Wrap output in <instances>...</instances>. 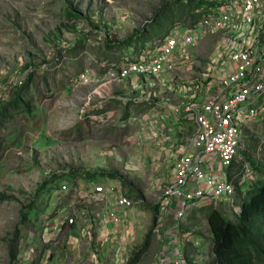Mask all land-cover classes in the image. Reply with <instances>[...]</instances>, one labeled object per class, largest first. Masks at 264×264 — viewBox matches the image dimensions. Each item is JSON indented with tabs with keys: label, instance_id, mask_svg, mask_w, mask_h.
<instances>
[{
	"label": "rangeland",
	"instance_id": "rangeland-1",
	"mask_svg": "<svg viewBox=\"0 0 264 264\" xmlns=\"http://www.w3.org/2000/svg\"><path fill=\"white\" fill-rule=\"evenodd\" d=\"M164 1L0 0V102H7L14 90H20L27 92L26 100L32 104L30 111L14 110L9 118L0 119V264H97L98 259L106 264L105 261L111 259L109 242L98 248L95 259L96 250L89 248L87 242L81 247L75 246L76 236L70 224H62L72 212L85 213L90 209L89 203L79 196L80 190L86 191L92 182L109 184L114 180L102 174L90 177L87 171L116 170L129 186L133 185L142 193V199L131 194L141 214L129 215L133 237L121 248V253L125 250V254H129L128 261L133 257L131 252L139 250L148 231L154 228L153 210L144 204L155 203L159 194L146 181L141 182V178H146L143 171L136 172L135 167L124 171L125 165L137 162L134 158L138 155L141 157L138 162L145 168L154 164L155 147L149 146V150L144 151L138 145L137 153L134 147L137 141L129 138L136 130L131 125L133 117L130 122H125L127 118L124 117L126 111H136L135 102L128 94L132 78L84 83L76 78L88 68L102 75L113 67V61H125L128 53L134 58L144 45L136 48L132 44L128 51L125 48L115 54L107 53L106 37L122 39L136 35L142 27L148 32V24ZM220 1L203 0L195 14L177 17L173 23H191L194 15L216 7ZM66 7L75 9L85 18L68 19ZM170 28L165 27L163 34ZM185 32L183 26L182 33ZM161 36L162 33L155 40H160ZM208 39L210 45L206 44ZM208 39L193 51L187 62L189 66H185L197 75L208 73L215 38ZM219 65L214 63V66ZM164 75L166 73L159 80ZM148 78L157 80L156 77ZM202 100L203 95H200L198 101ZM245 155L256 161L259 168H254ZM237 160L254 172L253 182H257L261 177L260 169H264V124L252 123L246 128ZM53 174L57 176L56 182L48 183L45 190L38 193L39 187ZM251 182L246 178L238 180V194L241 187L245 190ZM64 183L67 189L62 190L60 186ZM122 185V189L129 191V186ZM148 191L150 194L145 196ZM29 204L34 208L22 224L21 211ZM215 205L227 218L235 219L229 205ZM204 208L186 212L181 230H173L170 244L172 248L177 247L186 234L184 247L186 245L190 253L195 245L201 262L211 258V232ZM84 216L86 214L77 222L82 223ZM173 223H177L174 211L167 208L158 218L152 244L138 264H149L156 254L167 248L168 241L162 240ZM15 229L20 234L16 242L19 243L18 257L10 262L9 244ZM83 234L81 230L76 237L79 243L85 237Z\"/></svg>",
	"mask_w": 264,
	"mask_h": 264
},
{
	"label": "built area",
	"instance_id": "built-area-1",
	"mask_svg": "<svg viewBox=\"0 0 264 264\" xmlns=\"http://www.w3.org/2000/svg\"><path fill=\"white\" fill-rule=\"evenodd\" d=\"M183 26L185 33H182ZM208 35L215 37L208 73L198 82L181 78L176 71L189 66L187 62L193 51ZM124 59L113 62V67L102 75L85 69L76 80L84 83L126 81L133 77L157 79L166 73L169 75L165 82L172 92L190 95L191 100L185 107L187 118L193 124L189 146L177 157L173 177L158 198V218L170 208L177 223L168 229L171 232L167 248L149 264H203L195 245L190 253L186 245L184 247L186 234L177 247L170 246L173 230H181L186 212L195 208L227 204L233 215L242 212L237 181L246 178L253 182L255 174L244 164L230 175L229 167L239 156L246 128L252 123L264 124V0H222L216 7L204 10L196 23H177L160 40L148 41L134 58L128 53ZM213 61L220 67L214 66ZM200 91L205 97L201 94L203 100L197 101ZM64 189H67L66 183L62 185ZM92 193H102L105 197L114 195L116 204L124 210L135 205V200L123 193L117 181L92 182L86 191L80 190L79 196L87 201ZM83 215L84 212H72L67 218L68 224H75ZM169 215L168 211L166 216L169 218ZM107 216L117 223L123 221V216L113 210H108ZM102 237L107 241L109 234ZM97 255L94 253L95 259Z\"/></svg>",
	"mask_w": 264,
	"mask_h": 264
},
{
	"label": "crops",
	"instance_id": "crops-1",
	"mask_svg": "<svg viewBox=\"0 0 264 264\" xmlns=\"http://www.w3.org/2000/svg\"><path fill=\"white\" fill-rule=\"evenodd\" d=\"M210 37L215 38L214 35H208L206 38ZM206 44H211L209 39ZM214 45L215 42L212 44V49H214ZM176 74L185 80L195 78L196 82L202 77V74L197 75L185 67L179 68ZM162 75L156 81L149 80L147 77L132 78V82L128 86V94L132 97L133 102H135L136 111L130 112L129 117L125 121L130 122V118L133 117L134 123L131 125L135 126L136 130L129 138L137 141V144L134 146L137 153L139 150H137L136 146L138 145L144 151L149 146H154L155 150L153 152L154 164L151 168H145L142 163L138 162L141 160V157L138 155V157L134 158L137 162L125 165L127 169L124 171L127 172L128 169L132 170L133 167L136 168V172L143 171L146 178H141V182L146 181L152 190L155 189V192L159 196L165 185L173 177L177 157L189 146V134L193 127L192 121L187 118L185 110L187 103L191 100L190 95L172 92L165 82L169 74L164 75V78L159 80ZM198 76L200 77L198 78ZM135 80L138 82H135ZM134 91L135 93H133ZM199 94L204 95L202 91ZM139 111L141 112L139 113ZM147 171H151V173L148 174L146 173ZM114 181L119 182L123 186L122 184L127 180L119 176V179H114ZM126 185L129 186L128 181ZM123 193L130 198H132V193H135L139 199L143 197L142 193L133 185L129 186V191L123 189ZM148 194H150V191L145 193V196ZM87 201L90 209H86V216H84L82 223H78L77 219L75 224L70 225L73 236L77 237L81 230H83V236H85L81 243H79L80 239H76L75 237V246L80 245L81 247L83 243L87 242L89 248L96 250L94 252L96 254L98 248L104 247L105 243L109 242L108 252L111 259H107L105 261L106 264H128L130 256L127 253L125 254V250L121 253V248H125L126 244L131 242L133 237L129 226V215L134 212V214H141V210L137 209L135 205L128 210L120 208L116 204V197L114 195L105 197L102 193H92ZM108 210L121 214L123 221L119 223L113 221L107 216ZM155 227L156 224L154 225V229ZM74 230L76 231L75 233ZM170 232L171 230L165 232V237L163 236L162 240L164 243H167L166 241H168ZM106 233L109 234L107 241L102 239V235ZM92 242L93 245L91 246ZM131 254L133 255L132 252ZM97 264H102L101 259H98Z\"/></svg>",
	"mask_w": 264,
	"mask_h": 264
},
{
	"label": "trees",
	"instance_id": "trees-1",
	"mask_svg": "<svg viewBox=\"0 0 264 264\" xmlns=\"http://www.w3.org/2000/svg\"><path fill=\"white\" fill-rule=\"evenodd\" d=\"M202 2L203 0L164 1L162 6L155 12L154 19L148 24L150 26L148 32L142 27V30L136 35H129L122 39L107 36L105 39L107 53L115 54L117 51L124 50L125 48L128 51L129 46L132 44H135L136 48H139L141 45H145L149 38L155 39L160 33H162L161 37H163L166 34H163L165 27H172L177 17L182 18L189 13L195 14ZM65 14L68 19L74 21L85 18L71 7L65 8ZM200 15H194L192 23H196ZM113 62H116V60ZM14 92L13 97L7 102H0V119L9 118L11 112L14 110L24 108L30 111L32 109V104L26 100L27 92H21L20 90H14ZM129 114L126 111L124 117L128 118ZM244 158L249 160L254 168H259L257 162L251 157L245 155ZM238 161L236 159L229 167L230 175L233 174L235 169L239 170L243 168L244 165L238 164ZM260 171L261 177L257 182H251L250 186H247L245 190H241L242 187L239 189L237 198H239L242 205V212L235 219L227 218L218 207L204 208L206 211H204V214L208 220L211 232V258L203 262V264H264V169H260ZM86 174L90 177L102 174L112 179H119V173L116 170L87 171ZM56 179V174H53L52 177L39 187L38 193L43 189L45 190L44 187H47L48 183H55ZM124 184L126 185L127 181H124ZM9 198L14 199V196H9ZM144 205L146 208L153 210V222L154 225L157 224L160 202L157 201ZM32 208L34 207L29 204L25 209H22V218L20 219L22 224L26 223ZM67 223V221L62 222L64 226ZM153 230L154 228H151L148 231L145 242L140 246L138 251L133 253V257L128 264H137L141 256L148 250L152 244ZM19 238V231L15 229L13 239L9 244L10 262L17 260V245L19 243L16 242H18ZM32 264L39 263L33 262Z\"/></svg>",
	"mask_w": 264,
	"mask_h": 264
}]
</instances>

* _Problem to work on_
Extract every line of the material that contains the string "built".

* _The result_
	"label": "built area",
	"instance_id": "built-area-1",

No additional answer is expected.